You also have to give your name and address to the recipient bank to somehow prove you're not laundering money or funding terrorism.

3 comments

The UK has some of the worst banking in the developed world - not the best.

The quick-transfer system is only available for certain transactions. Most payments still take a while, and anything that involves a paper cheque still takes at least a week.

As for money laundering and terrorism - it's been proven over and over that it's easier to get a bank account for both than it is to get a bank account as an average Joe.

Not a few banks are knowingly involved in illegal transactions of one kind or another. So giving Bitcoin a hard time for the same thing is hypocritical.

Banks are certainly going to be killed by a global digital currency sooner or later, but it's going to need some kind of independent OpenMoney initiative.
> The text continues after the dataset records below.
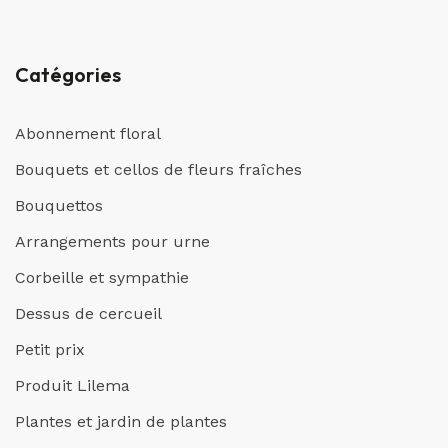
Catégories
Abonnement floral
Bouquets et cellos de fleurs fraîches
Bouquettos
Arrangements pour urne
Corbeille et sympathie
Dessus de cercueil
Petit prix
Produit Lilema
Plantes et jardin de plantes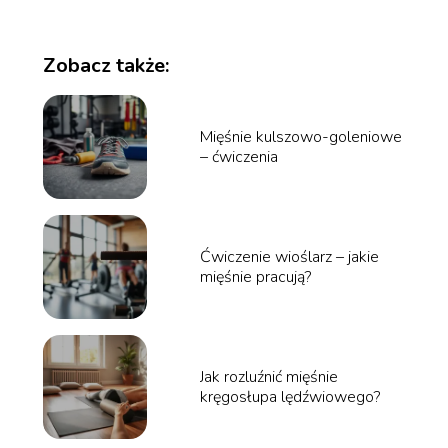
Zobacz także:
Mięśnie kulszowo-goleniowe
– ćwiczenia
Ćwiczenie wioślarz – jakie
mięśnie pracują?
Jak rozluźnić mięśnie
kręgosłupa lędźwiowego?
BC is not that initiative, because the creators seemed to believe that starting a digital goldrush was more important than creating a rock-solid and secure peer to peer infrastructure for all transactions.

I doubt banks will still be around fifty years from now. In an all-digital economy they're not just parasitic, they're irrelevant.

If you're a business with the right initial approvals, you can initiate wire transfers online. There are all sorts of monitoring and checks that the run in the background, but an innocuous wire can go end-to-end without little or no human intervention. It's just folks like you and me who rarely send wires and have to go through all the paperwork.
It's called a "wire" transfer for a reason. In the EU, they take a day and are free.